Hi Didi,
Can you please check/share also broker.log? Thanks.
I did that. Turns out that ...
ovirt_hosted_engine_ha.lib.storage_backends.BackendFailureException: path to storage
domain e1f61a9f-0c93-4d01-8f6f-7f8a5470ee2f not found in /rhev/data-center/mnt/glusterSD
... and I noticed that the glusterd service was not started on host3 (vendor setting was
set to disabled). After starting the glusterd service the ovirt-ha-agent services
recovered, the hosted-engine could be started and then it blew my mind:
While I was switching host3 into maintenance, I did not notice that the hosted-engine
marked host1 "non-responsive" (although the host was fine) and scheduled the
migration of host1 VMs to host3. By setting host3 to maintenance the migration of
scheduled VMs was cancelled but two VMs were migrated, so they were migrated (back) to
host2.
Now this is the result:
VM xyz is down with error.
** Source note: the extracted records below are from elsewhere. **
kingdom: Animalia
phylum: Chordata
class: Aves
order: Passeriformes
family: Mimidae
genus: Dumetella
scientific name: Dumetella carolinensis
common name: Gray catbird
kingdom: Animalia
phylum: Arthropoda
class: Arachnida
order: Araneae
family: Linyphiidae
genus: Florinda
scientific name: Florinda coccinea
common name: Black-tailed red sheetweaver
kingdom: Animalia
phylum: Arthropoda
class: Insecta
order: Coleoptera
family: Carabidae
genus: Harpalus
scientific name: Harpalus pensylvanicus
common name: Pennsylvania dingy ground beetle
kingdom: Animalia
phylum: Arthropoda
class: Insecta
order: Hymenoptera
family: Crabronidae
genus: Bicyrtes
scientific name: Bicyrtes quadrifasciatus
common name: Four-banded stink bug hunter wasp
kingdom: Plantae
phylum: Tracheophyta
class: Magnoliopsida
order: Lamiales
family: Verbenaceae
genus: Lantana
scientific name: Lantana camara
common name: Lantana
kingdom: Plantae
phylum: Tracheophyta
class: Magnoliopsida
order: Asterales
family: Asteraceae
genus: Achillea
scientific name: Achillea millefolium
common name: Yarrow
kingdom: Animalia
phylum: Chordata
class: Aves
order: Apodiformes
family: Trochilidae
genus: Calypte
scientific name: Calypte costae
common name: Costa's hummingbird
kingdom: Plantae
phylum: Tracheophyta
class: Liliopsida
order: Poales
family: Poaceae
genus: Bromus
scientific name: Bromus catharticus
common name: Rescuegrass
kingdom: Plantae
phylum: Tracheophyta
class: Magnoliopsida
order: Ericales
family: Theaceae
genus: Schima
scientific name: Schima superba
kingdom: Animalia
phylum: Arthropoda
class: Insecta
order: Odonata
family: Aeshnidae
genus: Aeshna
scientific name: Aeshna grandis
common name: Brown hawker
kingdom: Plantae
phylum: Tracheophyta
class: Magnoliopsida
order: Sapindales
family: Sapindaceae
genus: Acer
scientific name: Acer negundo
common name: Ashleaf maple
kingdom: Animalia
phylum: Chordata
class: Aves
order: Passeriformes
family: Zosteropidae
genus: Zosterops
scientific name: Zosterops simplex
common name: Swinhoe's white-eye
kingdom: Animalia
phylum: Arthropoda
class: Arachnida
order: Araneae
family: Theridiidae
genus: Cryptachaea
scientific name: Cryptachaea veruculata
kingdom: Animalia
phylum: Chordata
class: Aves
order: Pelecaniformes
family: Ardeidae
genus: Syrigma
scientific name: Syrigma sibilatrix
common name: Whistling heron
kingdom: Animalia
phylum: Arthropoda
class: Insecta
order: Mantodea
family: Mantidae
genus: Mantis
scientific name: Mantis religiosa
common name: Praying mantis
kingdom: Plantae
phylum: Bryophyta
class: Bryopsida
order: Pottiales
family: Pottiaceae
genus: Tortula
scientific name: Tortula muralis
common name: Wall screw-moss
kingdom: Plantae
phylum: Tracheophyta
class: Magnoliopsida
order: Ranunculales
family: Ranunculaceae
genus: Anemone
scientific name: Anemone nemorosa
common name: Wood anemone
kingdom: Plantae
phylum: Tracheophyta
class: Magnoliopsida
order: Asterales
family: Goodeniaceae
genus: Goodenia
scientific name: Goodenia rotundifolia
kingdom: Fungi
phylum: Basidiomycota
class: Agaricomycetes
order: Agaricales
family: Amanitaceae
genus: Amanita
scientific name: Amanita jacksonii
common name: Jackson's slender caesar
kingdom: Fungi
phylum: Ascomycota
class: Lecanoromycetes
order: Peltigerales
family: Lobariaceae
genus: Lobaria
Exit message: internal error: process exited while connecting
to monitor: 2021-12-28T06:33:19.011352Z qemu-kvm: -blockdev
{"node-name":"libvirt-1-format","read-only":false,"cache":{"direct":true,"no-flush":false},"driver":"qcow2","file":"libvirt-1-storage","backing":null}:
qcow2: Image is corrupt; cannot be opened read/write.
12/28/217:33:21 AM
Trying to repair the image with "qemu-img check -r all" failed.
What an experience. Maybe I'm too stupid for this.